Saturday approached, and everything was ready. I was taken aback when her first guest arrived and immediately helped herself to cake, but that was only the start. Another guest brought her husband. Six more friends arrived. Another brought her baby, and resolutely sat on the couch while her baby screamed the entire time. They sprawled over my furniture, texting away, and glared at my husband when he passed through. The invitations to the shower said from 1-3, and her friends stayed till 3:30 (to be fair, only a few received invitations).
What should I have done?!!?
Gratefully,
AmyDear Amy,
I suspect each reader will have a different method here and I welcome their perspectives. Honestly, with a list such as this, best to pick your battles, you are not going to correct it all in two hours, the best you can hope for is to salvage enough to have decent photos, possibly.
Frankly, I might have given up, grabbed the champagne and headed for the kitchen stool. But you, Amy, you are a fighter.
One thinks immediately of a sitcom when reading this, do they not? Some sort of
Married with Children brand of social disaster? You could act in kind, snatching cake from mouths and hands, gently replacing it, plastering it back together with a spatula while holding a screaming baby and noting, to the husband in attendance, "It's a bridal shower! If you want to stay, you must wear a dress!" Oh. No? Okay. Okay.
So, Amy. Surely, you did the best you could. In the end it is really about celebrating the impending child and you are right to swallow some of these slights for a family member.
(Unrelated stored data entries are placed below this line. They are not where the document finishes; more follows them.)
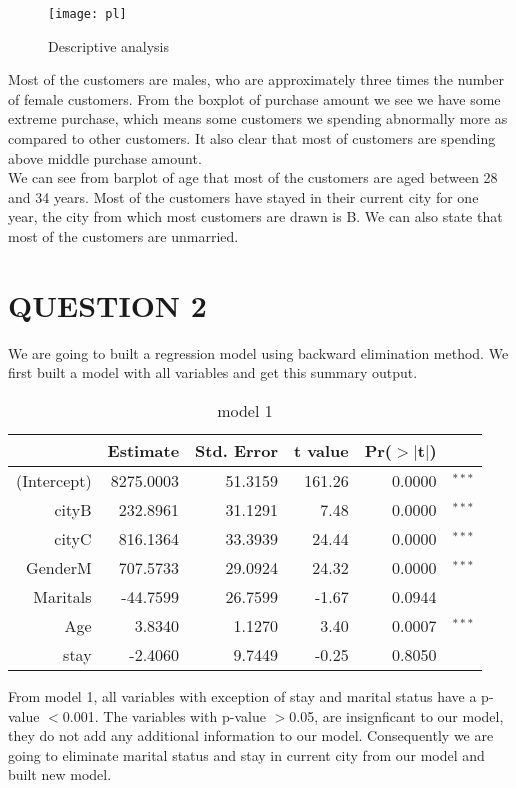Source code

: \documentclass[12pt,a4paper]{article}
\begin{document}
\begin{figure}[H]
\texttt{[image: pl]}
\centering
\caption{Descriptive analysis}
\end{figure}
Most of the customers are males, who are approximately three times the number of female customers.
From the boxplot of purchase amount we see we have some extreme purchase, which means some customers we spending abnormally more as compared to other customers. It also clear that most of customers are spending above middle purchase amount.\\
We can see from barplot of age that most of the customers are  aged between 28 and 34 years. Most of the customers have stayed in their current city for one year, the city from which most customers are drawn is B. We can also state that most of the customers are unmarried.
\section{QUESTION 2}
We are going to built a regression model using backward elimination method. We first built a model with all variables and get this summary output.
\begin{table}[H]
\centering
\begin{tabular}{rrrrrr}
  \hline
 & Estimate & Std. Error & t value & Pr($>$$|$t$|$) \\ 
  \hline
(Intercept) & 8275.0003 & 51.3159 & 161.26 & 0.0000& $^{***}$  \\ 
  cityB & 232.8961 & 31.1291 & 7.48 & 0.0000& $^{***}$ \\ 
  cityC & 816.1364 & 33.3939 & 24.44 & 0.0000 & $^{***}$  \\ 
  GenderM & 707.5733 & 29.0924 & 24.32 & 0.0000& $^{***}$  \\ 
  Maritals & -44.7599 & 26.7599 & -1.67 & 0.0944 \\ 
  Age & 3.8340 & 1.1270 & 3.40 & 0.0007& $^{***}$  \\ 
  stay & -2.4060 & 9.7449 & -0.25 & 0.8050 \\ 
   \hline
\end{tabular}
\caption{model 1}
\end{table}
From model 1, all variables with exception of stay and marital status have a p-value $<$0.001. The variables with p-value $>$0.05, are insignficant to our model, they do not add any additional information to our model. Consequently we are going to eliminate marital status and stay in current city from our model and built new model.
\end{document}
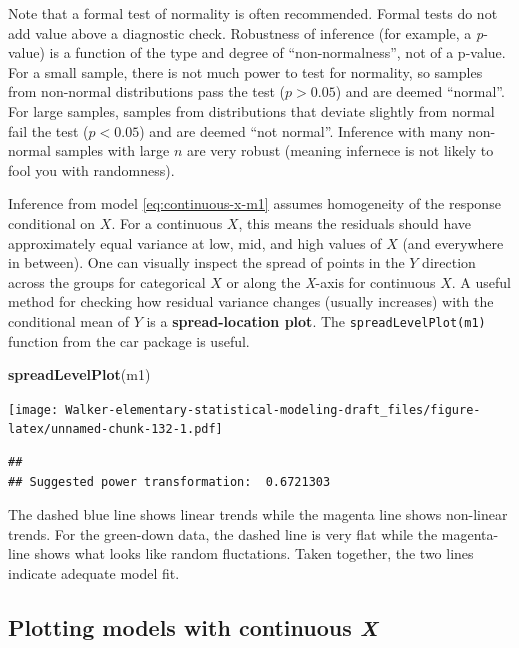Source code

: \documentclass[]{book}
\newenvironment{Shaded}{\begin{snugshade}}{\end{snugshade}}
\newcommand{\KeywordTok}[1]{\textcolor[rgb]{0.13,0.29,0.53}{\textbf{#1}}}
\newcommand{\NormalTok}[1]{#1}
\begin{document}
Note that a formal test of normality is often recommended. Formal tests do not add value above a diagnostic check. Robustness of inference (for example, a \emph{p}-value) is a function of the type and degree of ``non-normalness'', not of a p-value. For a small sample, there is not much power to test for normality, so samples from non-normal distributions pass the test (\(p > 0.05\)) and are deemed ``normal''. For large samples, samples from distributions that deviate slightly from normal fail the test (\(p < 0.05\)) and are deemed ``not normal''. Inference with many non-normal samples with large \(n\) are very robust (meaning infernece is not likely to fool you with randomness).

Inference from model \eqref{eq:continuous-x-m1} assumes homogeneity of the response conditional on \(X\). For a continuous \(X\), this means the residuals should have approximately equal variance at low, mid, and high values of \(X\) (and everywhere in between). One can visually inspect the spread of points in the \(Y\) direction across the groups for categorical \(X\) or along the \emph{X}-axis for continuous \(X\). A useful method for checking how residual variance changes (usually increases) with the conditional mean of \(Y\) is a \textbf{spread-location plot}. The \texttt{spreadLevelPlot(m1)} function from the car package is useful.

\begin{Shaded}
\begin{Highlighting}[]
\KeywordTok{spreadLevelPlot}\NormalTok{(m1)}
\end{Highlighting}
\end{Shaded}

\texttt{[image: Walker-elementary-statistical-modeling-draft\_files/figure-latex/unnamed-chunk-132-1.pdf]}

\begin{verbatim}
## 
## Suggested power transformation:  0.6721303
\end{verbatim}

The dashed blue line shows linear trends while the magenta line shows non-linear trends. For the green-down data, the dashed line is very flat while the magenta-line shows what looks like random fluctations. Taken together, the two lines indicate adequate model fit.

\hypertarget{plotting-models-with-continuous-x}{%
\subsection{\texorpdfstring{Plotting models with continuous \emph{X}}{Plotting models with continuous X}}\label{plotting-models-with-continuous-x}}
\end{document}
But you are within your rights to ask someone to step away from the cake, to announce the phones will be put away immediately as we are all here to celebrate Jenny's baby, to nod to the husband and say "there will be shower games, let me find your Cheetah ears, I hope you will play too!" to see if he doesn't run out to do an errand, and to mention gently to your cousin afterwards that you were not expecting quite so many guests and you would have
appreciated an accounting to make it that much better an event for she and her friends.
And then, you know, see the bottom of a wine bottle once they leave...
Be well, our lovely Amy, always glad to hear from you.